Further, programs exist to help blind individuals and differently-abled people access information online, but those tools may not work correctly when a website isn’t optimized for accessibility.
One of the questions businesses must ask is: how can I test my website for accessibility? Whether you’re a small business that has just a handful of pages or an enterprise-class website with thousands of pages, it’s challenging to test accessibility without a program that looks at every tiny detail within the website’s code.
Fortunately, tools to check site accessibility are common and helpful. It’s just a matter of taking a look at the features of each of these tools and deciding which one might work best for your company’s design team. Further, using these types of tools and creating a site that anyone can access helps companies not run afoul of legislation designed to ensure websites are accessible.
For example, the United States Americans with Disabilities Act (ADA) contains a section requiring all public areas to accommodate individuals with disabilities. Failing to follow rules like Title III of the ADA opens up the business to lawsuits and legal troubles, even if the website is owned by a private entity and isn’t a government-funded website fully bound by the rules of the ADA.
Let’s explore the tools your company can use to ensure legal compliance and give every individual of every ability the chance to access your website. Exploring these apps and programs can help you create a website accessibility testing checklist that your website designers can employ each time they create a new page or make a website for your company.

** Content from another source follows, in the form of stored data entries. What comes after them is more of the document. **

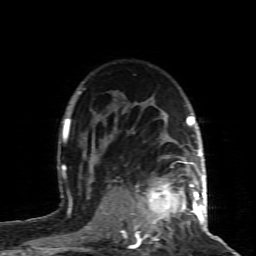
Breast MRI (dynamic contrast-enhanced), one axial slice; position 63 of 80 along the scan axis; cropped to one breast; dynamic contrast-enhanced series, time point 2 of 8 at this slice position (early post-contrast); 1.5 T; TE 4.3 ms, TR 8.8 ms; 2 mm slice thickness; 256 × 256 image matrix, field of view 160 × 160 mm. Female patient.
Annotated regions visible in this slice (semi-automatic segmentation, software-assisted and operator-edited):
- enhancing-tissue mask used for the functional tumour volume (all voxels passing the contrast-enhancement thresholds inside the analysis volume; usually the tumour): bounding box <121,161,200,241> (left, top, right, bottom; pixels)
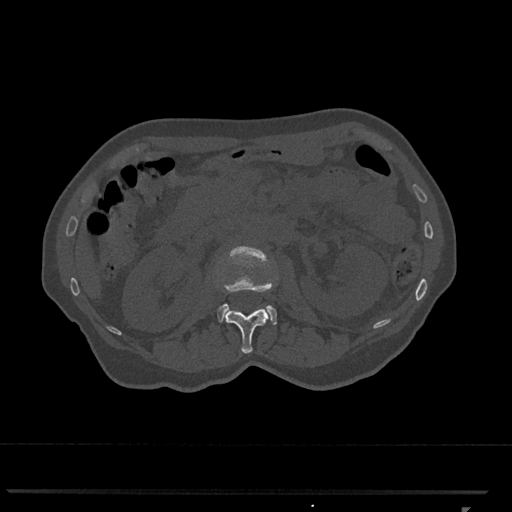
CT including the spine, one axial slice. Slice 376 of 793 in the series (ordered by position). Reconstruction kernel Br40s/3. 120 kVp. Bone window (W 1800 / L 400 HU). 0.5 mm slice thickness. 512 × 512 image matrix, field of view 380 × 380 mm. Patient: female, 62 years. Case-level facts recorded for this patient, not image findings: primary cancer: renal.
Annotated regions visible in this slice (semi-automatic segmentation, software-assisted and operator-edited):
- L1 vertebra: bounding box <225,309,269,354> (left, top, right, bottom; pixels)
- L2 vertebra: <217,246,277,325>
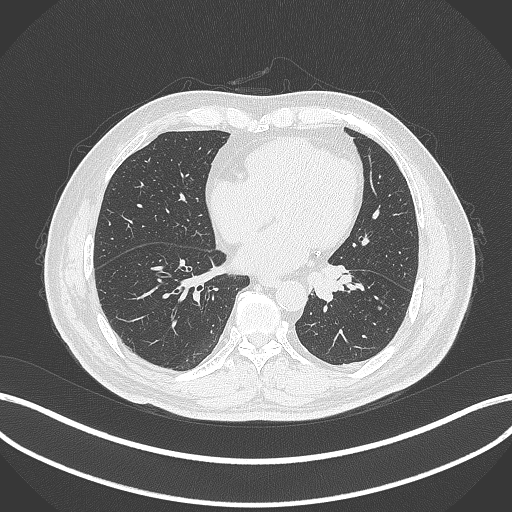
Chest CT, one axial slice; reconstruction kernel B70f; 120 kVp; lung window (W 1500 / L -600 HU); 1 mm slice thickness; 512 × 512 image matrix, field of view 400 × 400 mm. Male patient, age 71 years. From the clinical record (not read from this slice): clinical TNM (as recorded): T1b N0 M0.
Outlined on this slice (rectangle marked by the reading radiologist):
- lung tumour (recorded histology: squamous cell carcinoma): bounding box <308,263,355,304> (left, top, right, bottom; pixels)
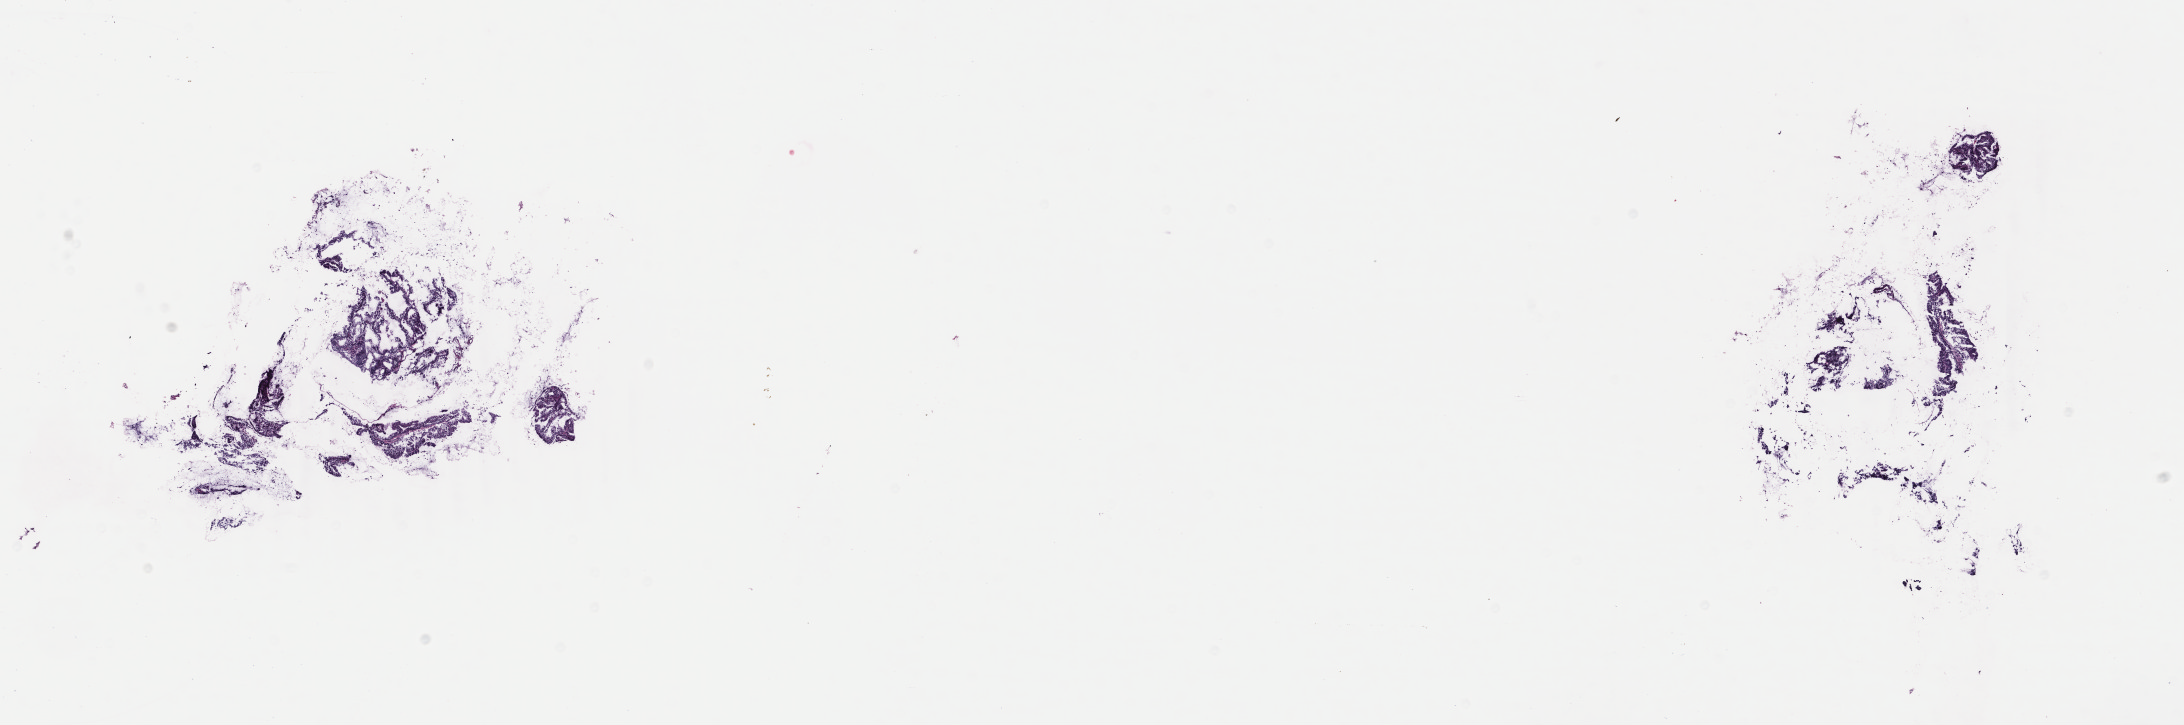
H&E whole-slide image — shown as a low-resolution overview of the whole scanned area (about 17.4 x 5.8 mm, from a 40x scan). Frozen section from the top of the tissue portion. Uterus, primary tumour sample. Female patient; age at initial diagnosis 69 years. Histologic grade: G1 (well differentiated). Composition of this section per pathologist review: tumour cells 90%, tumour nuclei 90%, normal cells 0%, stromal cells 10%, necrosis 0%. Inflammatory infiltration, as recorded: lymphocyte infiltration 50%, monocyte infiltration 10%, neutrophil infiltration 20%.
• FIGO stage: IB
• histologic diagnosis: Endometrioid adenocarcinoma, NOS (fundus uteri)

What are website accessibility tools?
Web accessibility tools are programs or applications (apps) that scan a website to determine whether it is accessible to visitors with disabilities. These tools usually work at any time, from website development to publishing. These programs measure whether a site is WCAG (Web Content Accessibility Guidelines) compliant. WCAG guidelines explain how to make content accessible to people with disabilities.
For example, the program or app will check whether the website is fully functional without a mouse, as well as whether all images have “alt” text that allows screen readers used by blind people to understand what’s on each web page.
Assistive technologies help individuals with disabilities browse the internet as any user might. According to the Centers for Disease Control and Prevention, 1 in 4 adults living in the United States lives with a disability. Achieving full accessibility means ensuring the largest number of potential clients, customers, and contacts can access a website.